Graph Neural Network Model¶
Let us instantiate a small Graph Neural Network model, that fits the context and decision structure of our problem class.
[14]:
from energnn.model.ready_to_use import TinyRecurrentEquivariantGNN
model = TinyRecurrentEquivariantGNN(
in_structure=problem_loader.context_structure,
out_structure=problem_loader.decision_structure
)
Make sure that your model is in evaluation mode first!
[15]:
model.eval() # Set the model in evaluation mode.

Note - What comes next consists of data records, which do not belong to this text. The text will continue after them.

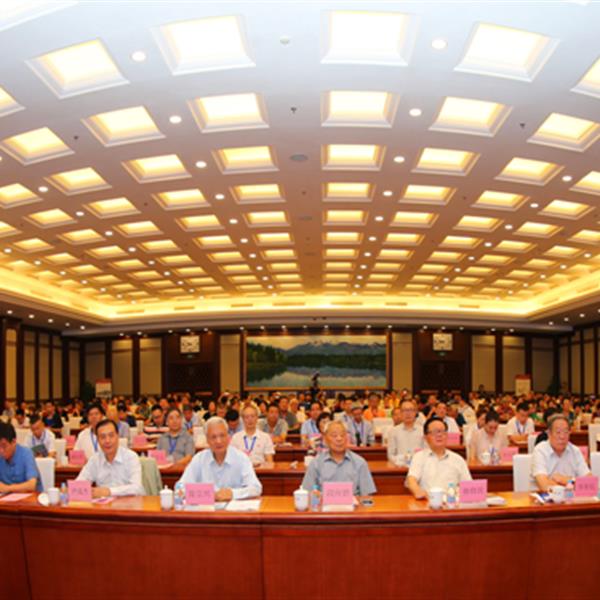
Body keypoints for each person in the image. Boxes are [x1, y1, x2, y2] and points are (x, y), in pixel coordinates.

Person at [177, 416, 262, 501]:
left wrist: (232, 493)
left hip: (233, 508)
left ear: (228, 437)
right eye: (213, 437)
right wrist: (208, 494)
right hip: (206, 508)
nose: (218, 441)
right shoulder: (199, 459)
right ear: (207, 440)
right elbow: (180, 488)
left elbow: (256, 488)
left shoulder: (241, 458)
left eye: (222, 435)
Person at [301, 421, 376, 496]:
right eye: (334, 435)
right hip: (323, 503)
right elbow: (307, 492)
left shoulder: (360, 463)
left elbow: (367, 496)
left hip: (353, 503)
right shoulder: (316, 463)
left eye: (342, 435)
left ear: (347, 438)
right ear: (325, 439)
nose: (339, 439)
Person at [406, 416, 472, 499]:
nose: (439, 435)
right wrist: (417, 491)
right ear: (426, 437)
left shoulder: (458, 459)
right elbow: (411, 479)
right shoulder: (419, 457)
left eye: (443, 431)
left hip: (452, 503)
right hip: (428, 502)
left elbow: (468, 485)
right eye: (435, 432)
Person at [76, 419, 144, 498]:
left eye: (111, 436)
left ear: (118, 436)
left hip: (130, 503)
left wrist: (109, 491)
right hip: (103, 504)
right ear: (98, 440)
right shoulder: (94, 460)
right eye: (102, 437)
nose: (107, 441)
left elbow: (137, 488)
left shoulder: (131, 457)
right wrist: (70, 489)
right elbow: (80, 483)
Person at [531, 414, 591, 492]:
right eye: (558, 432)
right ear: (549, 434)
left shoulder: (575, 451)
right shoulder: (540, 450)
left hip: (572, 498)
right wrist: (575, 484)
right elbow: (544, 485)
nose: (562, 436)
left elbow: (590, 483)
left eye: (566, 432)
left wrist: (565, 480)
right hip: (545, 498)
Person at [0, 422, 41, 493]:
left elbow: (32, 485)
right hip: (6, 497)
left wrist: (7, 488)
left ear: (13, 442)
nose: (1, 451)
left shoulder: (26, 453)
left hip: (30, 497)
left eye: (4, 446)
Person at [387, 399, 424, 464]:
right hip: (400, 467)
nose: (408, 413)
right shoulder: (393, 431)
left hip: (419, 466)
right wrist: (402, 463)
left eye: (411, 410)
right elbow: (391, 455)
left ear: (415, 412)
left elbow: (426, 452)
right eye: (405, 410)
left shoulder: (423, 431)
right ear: (401, 413)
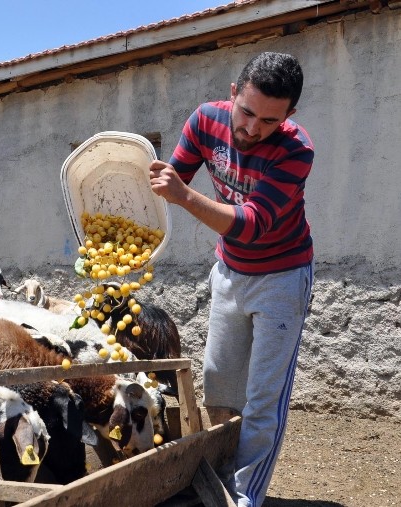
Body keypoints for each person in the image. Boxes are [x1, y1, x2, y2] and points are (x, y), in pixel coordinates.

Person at [149, 52, 314, 507]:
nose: (252, 128)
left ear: (288, 117)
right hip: (229, 272)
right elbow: (170, 179)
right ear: (233, 93)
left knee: (263, 399)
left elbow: (250, 223)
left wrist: (183, 196)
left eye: (268, 120)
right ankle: (218, 481)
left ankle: (244, 499)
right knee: (218, 385)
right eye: (247, 112)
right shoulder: (205, 121)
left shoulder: (296, 150)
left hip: (281, 277)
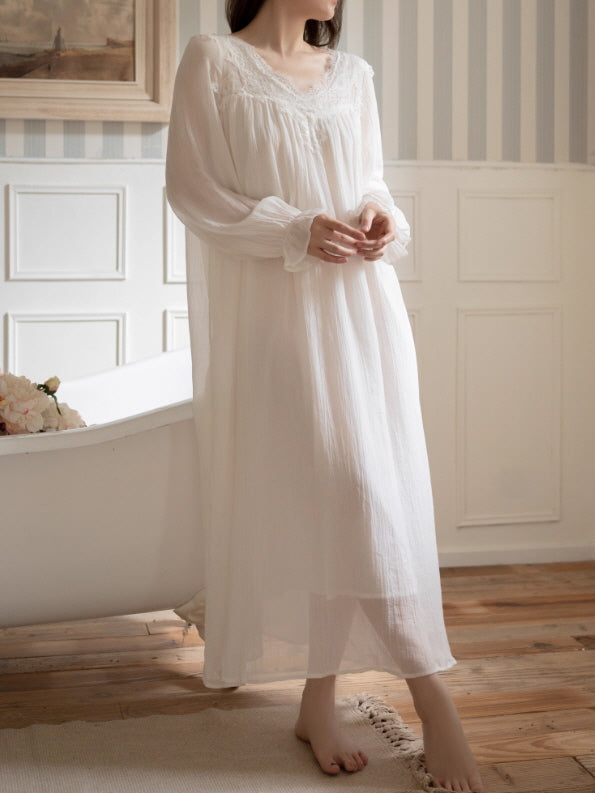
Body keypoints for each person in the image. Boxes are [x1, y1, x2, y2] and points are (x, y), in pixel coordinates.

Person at [166, 2, 486, 791]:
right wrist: (290, 227)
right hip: (278, 318)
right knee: (354, 494)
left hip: (361, 314)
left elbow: (367, 179)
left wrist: (381, 214)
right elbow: (192, 188)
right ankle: (432, 698)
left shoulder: (353, 76)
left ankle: (317, 700)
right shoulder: (213, 60)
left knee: (349, 499)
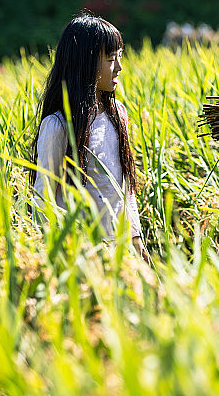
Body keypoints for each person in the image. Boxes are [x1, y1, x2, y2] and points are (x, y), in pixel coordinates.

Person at [31, 13, 150, 262]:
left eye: (119, 57)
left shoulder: (118, 114)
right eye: (110, 59)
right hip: (80, 253)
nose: (119, 67)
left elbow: (124, 189)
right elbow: (44, 199)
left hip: (120, 250)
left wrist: (137, 240)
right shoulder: (57, 125)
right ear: (84, 63)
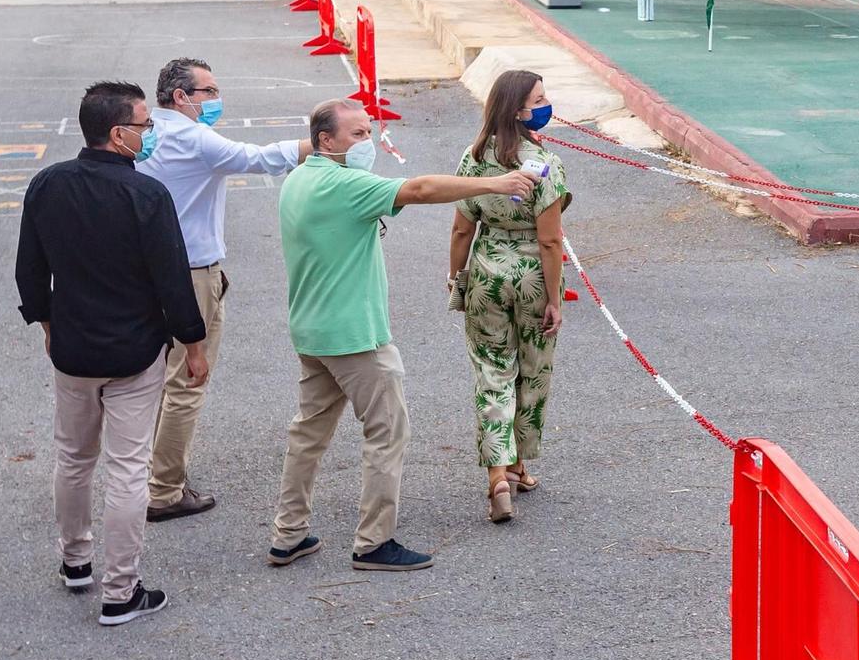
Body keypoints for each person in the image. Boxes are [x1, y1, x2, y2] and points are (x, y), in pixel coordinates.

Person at [268, 98, 537, 573]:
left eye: (369, 132)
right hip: (356, 337)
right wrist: (494, 182)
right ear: (325, 140)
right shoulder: (343, 183)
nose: (367, 143)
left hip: (312, 330)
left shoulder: (299, 179)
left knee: (308, 434)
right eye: (356, 134)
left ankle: (288, 533)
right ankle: (374, 542)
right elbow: (420, 187)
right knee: (387, 434)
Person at [15, 81, 209, 628]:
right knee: (128, 468)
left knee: (74, 457)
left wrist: (46, 321)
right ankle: (121, 589)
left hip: (72, 346)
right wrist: (192, 344)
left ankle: (76, 559)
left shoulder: (47, 184)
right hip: (135, 350)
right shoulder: (146, 195)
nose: (149, 134)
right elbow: (173, 280)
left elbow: (30, 266)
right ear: (119, 133)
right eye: (144, 126)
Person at [138, 57, 309, 524]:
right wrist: (315, 146)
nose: (216, 100)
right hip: (193, 272)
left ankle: (146, 475)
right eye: (208, 91)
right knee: (187, 381)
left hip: (151, 271)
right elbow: (253, 158)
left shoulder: (147, 132)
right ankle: (164, 488)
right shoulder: (193, 137)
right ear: (181, 97)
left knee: (156, 379)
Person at [448, 71, 571, 524]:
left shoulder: (474, 157)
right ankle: (521, 463)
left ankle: (500, 474)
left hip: (486, 272)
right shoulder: (545, 163)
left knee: (492, 371)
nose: (546, 103)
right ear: (519, 110)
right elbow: (550, 241)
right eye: (539, 98)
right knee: (532, 372)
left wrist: (455, 276)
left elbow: (463, 227)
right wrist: (555, 297)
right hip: (533, 276)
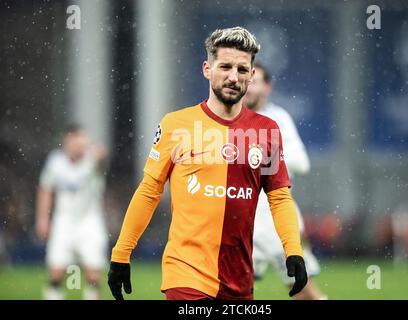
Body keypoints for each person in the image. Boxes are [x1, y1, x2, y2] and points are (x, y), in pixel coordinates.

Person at [108, 26, 308, 300]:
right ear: (207, 69)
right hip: (185, 274)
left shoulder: (266, 130)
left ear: (251, 76)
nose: (232, 77)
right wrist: (121, 254)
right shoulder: (176, 125)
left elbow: (279, 197)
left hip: (239, 279)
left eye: (241, 70)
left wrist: (293, 250)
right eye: (225, 66)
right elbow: (149, 191)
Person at [244, 62, 327, 300]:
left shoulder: (277, 118)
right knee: (229, 289)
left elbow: (302, 162)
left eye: (255, 82)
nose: (248, 87)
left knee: (304, 291)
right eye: (246, 81)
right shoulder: (232, 116)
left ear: (267, 87)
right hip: (241, 219)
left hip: (275, 219)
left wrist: (263, 153)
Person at [35, 125, 108, 300]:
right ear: (66, 141)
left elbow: (101, 158)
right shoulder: (56, 162)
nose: (77, 145)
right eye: (74, 140)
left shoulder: (92, 159)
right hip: (64, 220)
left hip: (90, 220)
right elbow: (45, 189)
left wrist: (99, 153)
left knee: (93, 274)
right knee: (56, 273)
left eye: (81, 140)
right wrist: (43, 219)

# model.train() # To set the model in train mode.
It is able to take as input a context and return a decision.
[16]:
problem = pb_generator.generate_problem()
context, _ = problem.get_context()
decision, _ = model(context)
print(decision)
bus
features
phase_angle
object_id
0 -1.241976
1 0.972012
2 0.320894
It can also process batches of contexts and return batches of decisions.
[17]:
problem_batch = pb_generator.generate_problem_batch(batch_size=4)
context, _ = problem_batch.get_context()
decision, _ = model.forward_batch(graph=context)
print(decision)
bus
features
phase_angle
batch_id object_id
0 0 3.879246
1 -4.336865
2 0.713661
1 0 -1.430068
1 0.131218
2 1.134047
2 0 -0.827532
1 0.785140
2 -0.000000
3 0 -0.009739
1 0.016669
2 -0.786488
Trainer¶
Let us train our Graph Neural Network model over a problem loader. The core training loop is defined by the following pseudocode.
for problem_batch in problem_loader:
context, _ = problem_batch.get_context()
decision, _ = model.forward_batch(context)
gradient, _ = problem_batch.get_gradient(decision)
model.backprop(gradient)
In practice, we use energnn.trainer to implement the training logic, and allow to use :
optaxfor the optimizer,orbaxfor checkpointing and saving/loading models.
[18]:
from energnn.trainer import Trainer
import optax
trainer = Trainer(model=model, gradient_transformation=optax.adam(learning_rate=3e-4))
The training is performed by iterating over a train loader, and the validation score is periodically computed on a validation loader.
[19]:
train_loader = LinearSystemProblemLoader(seed=7, dataset_size=64, batch_size=4, n_max=3)
val_loader = LinearSystemProblemLoader(seed=8, dataset_size=8, batch_size=4, n_max=3)
[20]:
_ = trainer.train(
train_loader=train_loader,
val_loader=val_loader,
eval_before_training=True,
n_epochs=10,
)
Validation: 100%|██████████| 2/2 [00:02<00:00, 1.13s/batch, score=1.0137e+01]
Epoch 1/10: 100%|██████████| 16/16 [00:08<00:00, 1.90batch/s]
Validation: 100%|██████████| 2/2 [00:00<00:00, 10.12batch/s, score=2.6406e+00]
Epoch 2/10: 100%|██████████| 16/16 [00:02<00:00, 5.37batch/s]
Validation: 100%|██████████| 2/2 [00:00<00:00, 11.16batch/s, score=2.5781e+00]
Epoch 3/10: 100%|██████████| 16/16 [00:03<00:00, 5.04batch/s]
Validation: 100%|██████████| 2/2 [00:00<00:00, 10.24batch/s, score=2.5190e+00]
Epoch 4/10: 100%|██████████| 16/16 [00:03<00:00, 5.31batch/s]
Validation: 100%|██████████| 2/2 [00:00<00:00, 10.84batch/s, score=2.4622e+00]
Epoch 5/10: 100%|██████████| 16/16 [00:03<00:00, 5.33batch/s]
Validation: 100%|██████████| 2/2 [00:00<00:00, 11.87batch/s, score=2.4078e+00]
Epoch 6/10: 100%|██████████| 16/16 [00:03<00:00, 4.97batch/s]
Validation: 100%|██████████| 2/2 [00:00<00:00, 11.17batch/s, score=2.3555e+00]
Epoch 7/10: 100%|██████████| 16/16 [00:03<00:00, 5.15batch/s]
Validation: 100%|██████████| 2/2 [00:00<00:00, 10.00batch/s, score=2.3042e+00]
Epoch 8/10: 100%|██████████| 16/16 [00:03<00:00, 4.81batch/s]
Validation: 100%|██████████| 2/2 [00:00<00:00, 10.22batch/s, score=2.2553e+00]
Epoch 9/10: 100%|██████████| 16/16 [00:03<00:00, 4.89batch/s]
Validation: 100%|██████████| 2/2 [00:00<00:00, 8.78batch/s, score=2.2075e+00]
Epoch 10/10: 100%|██████████| 16/16 [00:03<00:00, 4.56batch/s]
Validation: 100%|██████████| 2/2 [00:00<00:00, 11.20batch/s, score=2.1607e+00]
Et voilà! The GNN has started to learn how to solve this basic linear system derived from the DC Power Flow problem, which is a sparse linear system.
Notice that the approach is not limited to linear system and can be used for a much broader set of applications!